**TASK TO COMPLETE**.
Every entry must be given again exactly as it is written.

**EXTRACTED DATA**.
========================================

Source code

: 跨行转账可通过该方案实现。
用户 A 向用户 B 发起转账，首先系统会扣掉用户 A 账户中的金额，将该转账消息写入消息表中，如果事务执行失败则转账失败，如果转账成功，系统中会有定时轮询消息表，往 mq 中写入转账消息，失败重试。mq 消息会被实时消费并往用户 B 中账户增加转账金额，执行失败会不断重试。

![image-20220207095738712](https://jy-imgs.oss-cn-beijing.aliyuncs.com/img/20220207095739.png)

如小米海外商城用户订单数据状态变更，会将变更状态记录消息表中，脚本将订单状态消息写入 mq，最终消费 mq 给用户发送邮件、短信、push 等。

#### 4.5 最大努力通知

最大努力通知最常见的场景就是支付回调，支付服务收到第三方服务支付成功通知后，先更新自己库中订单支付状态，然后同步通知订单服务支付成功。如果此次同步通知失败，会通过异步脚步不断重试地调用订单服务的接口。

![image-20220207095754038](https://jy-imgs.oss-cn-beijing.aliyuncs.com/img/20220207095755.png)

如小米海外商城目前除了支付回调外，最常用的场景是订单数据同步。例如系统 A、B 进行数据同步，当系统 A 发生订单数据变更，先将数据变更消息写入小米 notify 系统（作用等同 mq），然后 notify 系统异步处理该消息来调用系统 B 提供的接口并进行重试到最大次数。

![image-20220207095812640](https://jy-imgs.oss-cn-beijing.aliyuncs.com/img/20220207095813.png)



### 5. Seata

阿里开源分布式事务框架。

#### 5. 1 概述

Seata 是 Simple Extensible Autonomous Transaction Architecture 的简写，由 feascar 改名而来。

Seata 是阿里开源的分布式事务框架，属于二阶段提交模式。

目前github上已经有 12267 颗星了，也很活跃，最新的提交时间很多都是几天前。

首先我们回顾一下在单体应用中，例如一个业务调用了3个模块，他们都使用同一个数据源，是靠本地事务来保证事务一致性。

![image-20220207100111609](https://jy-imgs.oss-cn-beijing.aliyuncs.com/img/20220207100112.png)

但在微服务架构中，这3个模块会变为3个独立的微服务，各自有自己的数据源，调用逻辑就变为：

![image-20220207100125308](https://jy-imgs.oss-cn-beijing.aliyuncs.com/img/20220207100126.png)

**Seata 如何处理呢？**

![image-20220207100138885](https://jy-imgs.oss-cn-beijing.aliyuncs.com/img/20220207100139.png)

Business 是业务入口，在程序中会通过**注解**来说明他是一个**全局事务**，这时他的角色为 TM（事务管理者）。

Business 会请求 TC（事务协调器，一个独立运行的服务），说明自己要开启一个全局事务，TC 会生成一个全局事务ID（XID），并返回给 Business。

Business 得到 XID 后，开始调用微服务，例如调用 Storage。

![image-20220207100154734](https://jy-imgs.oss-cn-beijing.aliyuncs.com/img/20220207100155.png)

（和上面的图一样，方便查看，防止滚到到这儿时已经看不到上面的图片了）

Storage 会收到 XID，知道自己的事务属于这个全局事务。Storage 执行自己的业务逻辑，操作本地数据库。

========================================

**WORKED SOLUTION**.
Source code

: 跨行转账可通过该方案实现。
用户 A 向用户 B 发起转账，首先系统会扣掉用户 A 账户中的金额，将该转账消息写入消息表中，如果事务执行失败则转账失败，如果转账成功，系统中会有定时轮询消息表，往 mq 中写入转账消息，失败重试。mq 消息会被实时消费并往用户 B 中账户增加转账金额，执行失败会不断重试。

![image-20220207095738712](https://jy-imgs.oss-cn-beijing.aliyuncs.com/img/20220207095739.png)

如小米海外商城用户订单数据状态变更，会将变更状态记录消息表中，脚本将订单状态消息写入 mq，最终消费 mq 给用户发送邮件、短信、push 等。

#### 4.5 最大努力通知

最大努力通知最常见的场景就是支付回调，支付服务收到第三方服务支付成功通知后，先更新自己库中订单支付状态，然后同步通知订单服务支付成功。如果此次同步通知失败，会通过异步脚步不断重试地调用订单服务的接口。

![image-20220207095754038](https://jy-imgs.oss-cn-beijing.aliyuncs.com/img/20220207095755.png)

如小米海外商城目前除了支付回调外，最常用的场景是订单数据同步。例如系统 A、B 进行数据同步，当系统 A 发生订单数据变更，先将数据变更消息写入小米 notify 系统（作用等同 mq），然后 notify 系统异步处理该消息来调用系统 B 提供的接口并进行重试到最大次数。

![image-20220207095812640](https://jy-imgs.oss-cn-beijing.aliyuncs.com/img/20220207095813.png)



### 5. Seata

阿里开源分布式事务框架。

#### 5. 1 概述

Seata 是 Simple Extensible Autonomous Transaction Architecture 的简写，由 feascar 改名而来。

Seata 是阿里开源的分布式事务框架，属于二阶段提交模式。

目前github上已经有 12267 颗星了，也很活跃，最新的提交时间很多都是几天前。

首先我们回顾一下在单体应用中，例如一个业务调用了3个模块，他们都使用同一个数据源，是靠本地事务来保证事务一致性。

![image-20220207100111609](https://jy-imgs.oss-cn-beijing.aliyuncs.com/img/20220207100112.png)

但在微服务架构中，这3个模块会变为3个独立的微服务，各自有自己的数据源，调用逻辑就变为：

![image-20220207100125308](https://jy-imgs.oss-cn-beijing.aliyuncs.com/img/20220207100126.png)

**Seata 如何处理呢？**

![image-20220207100138885](https://jy-imgs.oss-cn-beijing.aliyuncs.com/img/20220207100139.png)

Business 是业务入口，在程序中会通过**注解**来说明他是一个**全局事务**，这时他的角色为 TM（事务管理者）。

Business 会请求 TC（事务协调器，一个独立运行的服务），说明自己要开启一个全局事务，TC 会生成一个全局事务ID（XID），并返回给 Business。

Business 得到 XID 后，开始调用微服务，例如调用 Storage。

![image-20220207100154734](https://jy-imgs.oss-cn-beijing.aliyuncs.com/img/20220207100155.png)

（和上面的图一样，方便查看，防止滚到到这儿时已经看不到上面的图片了）

Storage 会收到 XID，知道自己的事务属于这个全局事务。Storage 执行自己的业务逻辑，操作本地数据库。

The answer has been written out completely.